If you'd like to enhance clj-json-ld, please fork it on GitHub. If you'd like to contribute back your enhancements (awesome!), please submit your pull requests to the dev branch. I promise to look at every pull request and incorporate it, or at least provide feedback on why if I won't.

  • Do your best to conform to the coding style that's here... I like it.
  • Use 2 soft spaces for indentation.
  • Don't leave trailing spaces after lines.
  • Don't leave trailing new lines at the end of files.
  • Write comments.
  • Write tests.
  • Don't submit über pull requests, keep your changes atomic.
  • Have fun!

Branches

There are 2 long lived branches in the repository:

master - mainline, picked up by continual integration on Travis-CI, named releases are tagged with: vX.X.X

dev - development mainline, picked up by continual integration on Travis-CI

Additional short lived feature branches will come and go.

Acknowledgements

Thank you to the creators of the JSON-LD 1.0 W3C Recommendation for their hard work in creating the specification and the comprehensive test suite. Thank you to the authors and editors for the very clear spec writing.

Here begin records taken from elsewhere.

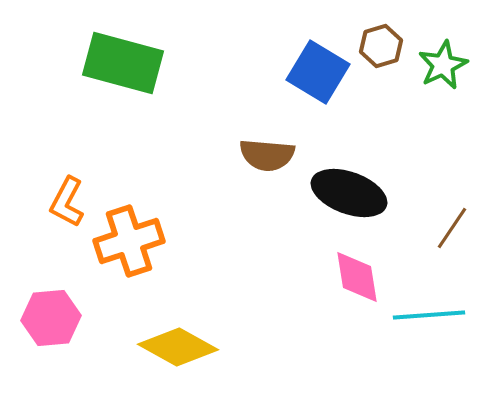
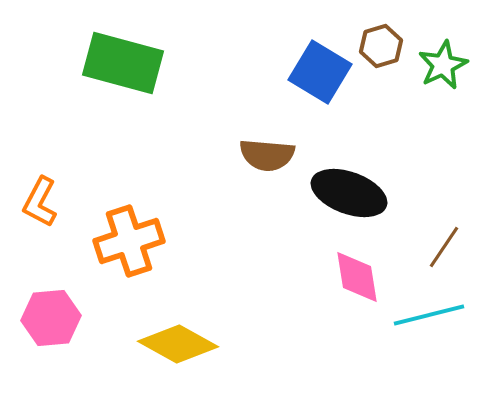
blue square: moved 2 px right
orange L-shape: moved 27 px left
brown line: moved 8 px left, 19 px down
cyan line: rotated 10 degrees counterclockwise
yellow diamond: moved 3 px up
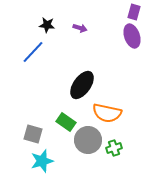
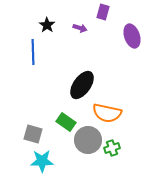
purple rectangle: moved 31 px left
black star: rotated 28 degrees clockwise
blue line: rotated 45 degrees counterclockwise
green cross: moved 2 px left
cyan star: rotated 15 degrees clockwise
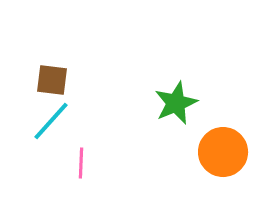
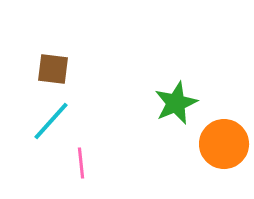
brown square: moved 1 px right, 11 px up
orange circle: moved 1 px right, 8 px up
pink line: rotated 8 degrees counterclockwise
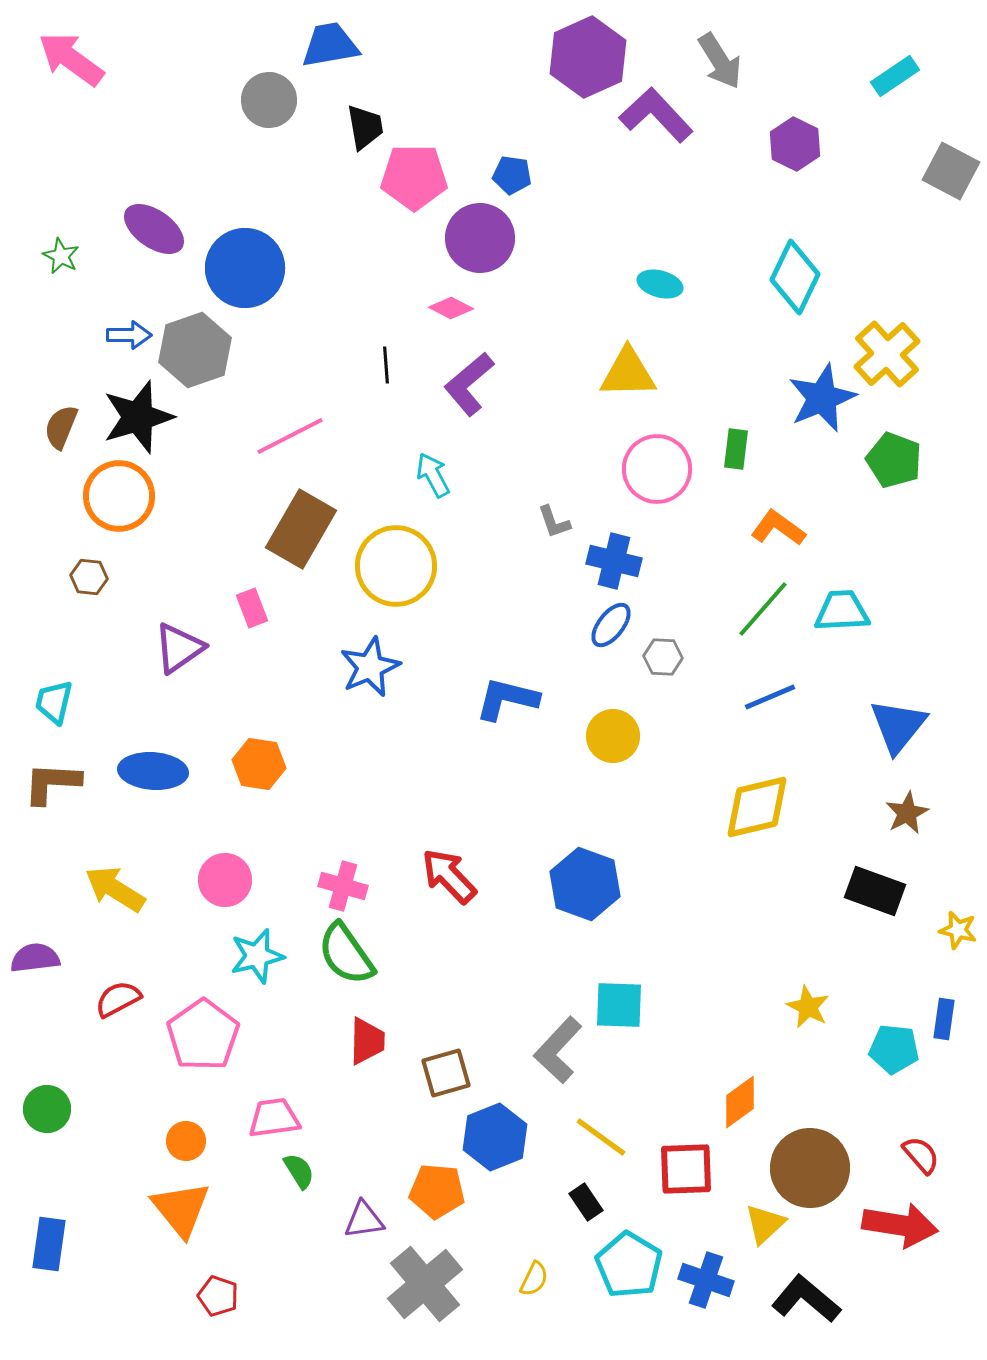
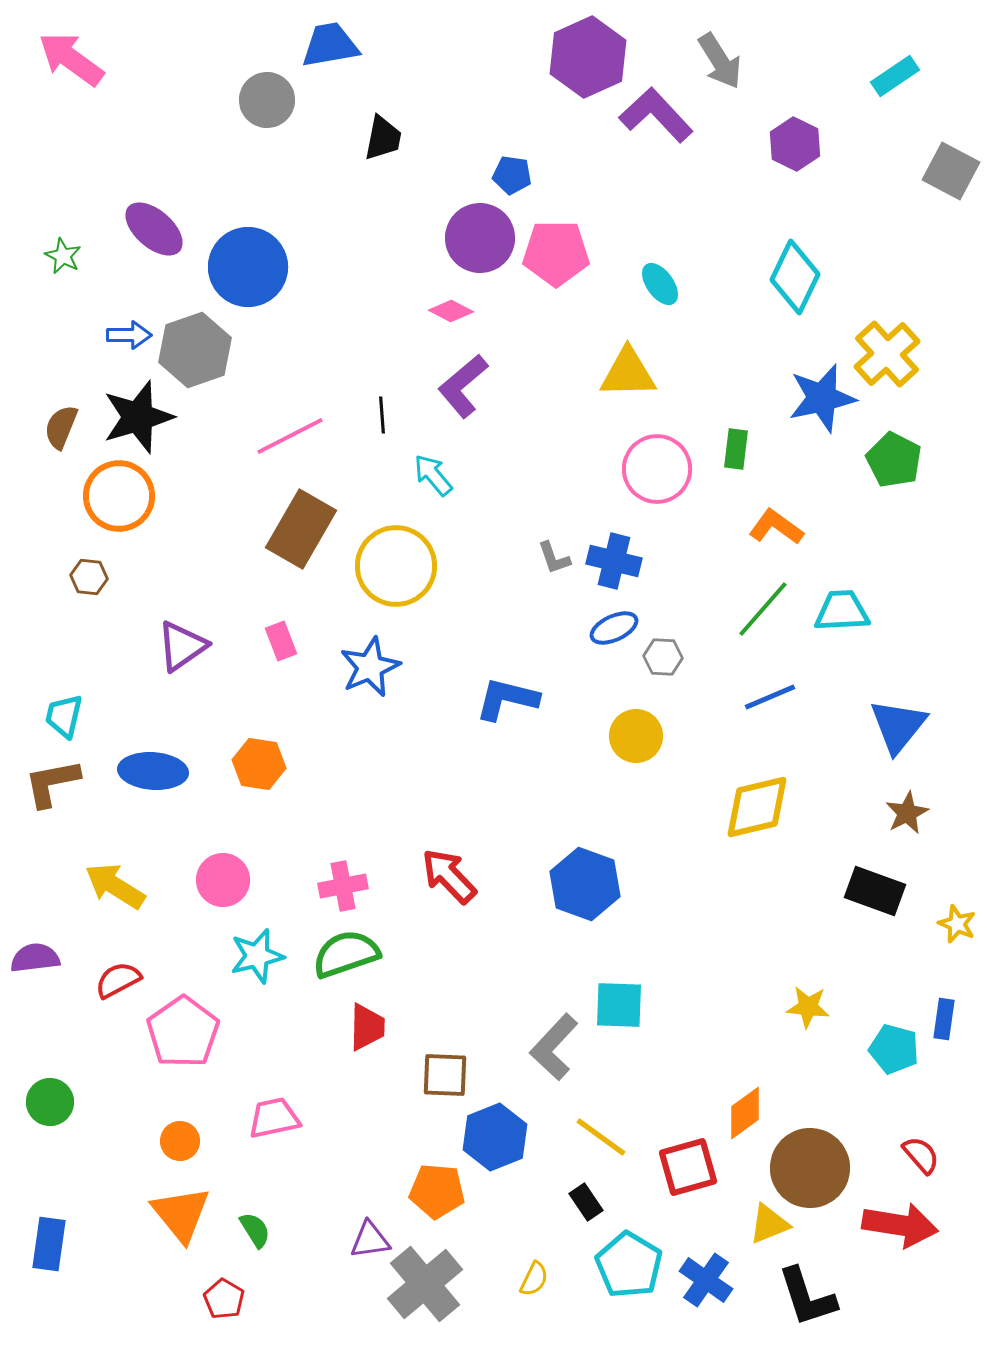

Portions of the Benefits of Linked Data and Benefits of JSON-LD sections of this README document are lifted with slight modifications from the JSON-LD 1.0 W3C Recommendation.

Thank you to Gregg Kellog, author of the json-ld Ruby processor, and Dave Longley, author of the pyld Python processor, for providing prior implementations that were useful to study, particularly in the area of testing.

License

clj-json-ld is distributed under the Mozilla Public License v2.0.